Naquela ambiência, eu percebi a importância que aquelas fotos tinham para aquela família. Quando eu tiro uma foto, ela conta uma história e remete às sensações daquele momento. E é exatamente isso o que a família queria: ter lembranças.
"Eu tenho várias fotos dos meus filhos. Se eles estão viajando e eu estou com saudades, eu vejo uma imagem e lembro de momentos com eles. São essas imagens que muitas vezes nos consolam. E essas mães não têm esse consolo. A fotografia tem o poder de trazer isso", explica.
'Única imagem que tenho da minha filha é no caixão'
Depois que publicou esses registros nas redes sociais, Paula foi procurada por uma obstetra que perdeu a filha ainda no ventre com 38 semanas e seis dias de gestação.
"Ela falou: 'a única imagem que eu tenho da minha filha é uma foto dela no caixão e essa não é uma imagem que eu gostaria de ter da nossa história", recorda.
A partir deste relato, fotógrafa, obstetra e psicóloga deram início ao grupo Colcha, de apoio a perda gestacional e neonatal, há quase sete anos. "A gente começou a contar história não só através de fotos. A foto é uma das coisas que a gente faz e oferece à família como parte do acolhimento."
Todo o atendimento é voluntário e sem custo. "A gente faz todo um trabalho antes do nascimento e, principalmente, mostra e deixa claro para as pessoas a importância de que a chegada daquele bebê, com ou sem vida, seja feita da forma mais respeitosa e humana possível."
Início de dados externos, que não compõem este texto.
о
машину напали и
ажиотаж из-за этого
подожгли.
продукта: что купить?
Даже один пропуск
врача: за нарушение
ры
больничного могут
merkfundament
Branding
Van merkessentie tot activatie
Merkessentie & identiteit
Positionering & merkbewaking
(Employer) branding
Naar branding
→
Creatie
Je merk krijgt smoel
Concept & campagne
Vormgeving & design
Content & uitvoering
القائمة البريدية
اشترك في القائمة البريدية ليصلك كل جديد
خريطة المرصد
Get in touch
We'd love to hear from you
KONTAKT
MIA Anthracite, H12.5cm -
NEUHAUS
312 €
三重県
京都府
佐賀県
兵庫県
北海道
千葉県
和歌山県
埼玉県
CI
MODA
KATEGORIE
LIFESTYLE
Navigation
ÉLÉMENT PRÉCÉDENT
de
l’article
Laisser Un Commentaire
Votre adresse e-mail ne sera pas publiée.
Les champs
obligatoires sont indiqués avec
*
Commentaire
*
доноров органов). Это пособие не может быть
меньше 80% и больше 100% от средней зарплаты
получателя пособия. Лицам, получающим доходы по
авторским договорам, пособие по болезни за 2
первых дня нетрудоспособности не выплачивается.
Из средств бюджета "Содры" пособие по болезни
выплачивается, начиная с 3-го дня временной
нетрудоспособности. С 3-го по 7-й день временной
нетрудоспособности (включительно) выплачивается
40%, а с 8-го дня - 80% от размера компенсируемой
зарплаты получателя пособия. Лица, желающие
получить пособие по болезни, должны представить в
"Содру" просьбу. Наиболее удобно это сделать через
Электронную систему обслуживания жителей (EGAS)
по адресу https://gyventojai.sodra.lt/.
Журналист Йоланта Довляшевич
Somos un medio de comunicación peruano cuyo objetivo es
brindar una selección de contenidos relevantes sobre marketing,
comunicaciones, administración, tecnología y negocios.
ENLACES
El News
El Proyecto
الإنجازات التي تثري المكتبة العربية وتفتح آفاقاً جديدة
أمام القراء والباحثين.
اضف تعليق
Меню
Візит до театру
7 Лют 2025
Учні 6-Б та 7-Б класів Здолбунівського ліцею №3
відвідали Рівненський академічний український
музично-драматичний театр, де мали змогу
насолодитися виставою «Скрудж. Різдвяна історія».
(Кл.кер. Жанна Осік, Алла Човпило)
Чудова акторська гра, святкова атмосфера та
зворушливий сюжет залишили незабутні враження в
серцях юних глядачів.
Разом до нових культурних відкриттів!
A primeira coisa que eu falo para a mãe é que aquilo não é uma punição que ela está sofrendo. Eu tento tirar os porquês. Naquele momento, o que é importante é ver o bebê dela, sentir a pele dele, tocar em cada detalhe.
Além das fotos, o grupo também oferece às mães uma caixinha com o carimbo do pé do bebê em uma tela e um saquinho com uma mecha do cabelo dele.
"Chamamos de caixa de memórias, onde a mãe ali vai poder guardar não só isso, mas o que ela quiser em relação à história dela. A foto é só um complemento daquilo que ela viveu", explica Paula.
Ajuda na elaboração do luto
A fotógrafa explica que, em geral, é procurada por amigos ou familiares das mães. "A gente chega no olho do furacão, no momento de maior emoção. Então a gente fala com as pessoas que estão em volta desse pai e dessa mãe da possibilidade de oferecer algo diferenciado."
A gente sabe que viver um processo de chegada e partida, da despedida de um filho, de forma mais lenta e respeitosa é muito melhor para a vivência dela. Mas existe um tabu, ninguém quer se preparar [para passar por esse momento].
"Para a mãe, é preferível ela ter algo que ela nunca queira ver, como as fotos do filho que partiu, do que querer ter algo que você nunca mais vai conseguir ter. A foto é isso. Ela traz uma memória que vai doer, sim, para sempre, mas materializa o filho", completa.
Ela lembra de um encontro do grupo Colcha em que eu mãe contou que, quando o filho morreu, ela não quis vê-lo e que aconteceu tudo muito rápido. Depois, quando processou que ela tinha um filho, entendeu que não tinha nada de concreto sobre a existência dele.
"Ela foi ao laboratório em que estavam fazendo a análise patológica da placenta e pediu um pedaço. E ela fala: 'eu precisava provar para mim mesma que o que eu vivi não foi só um pesadelo'", finaliza Paula.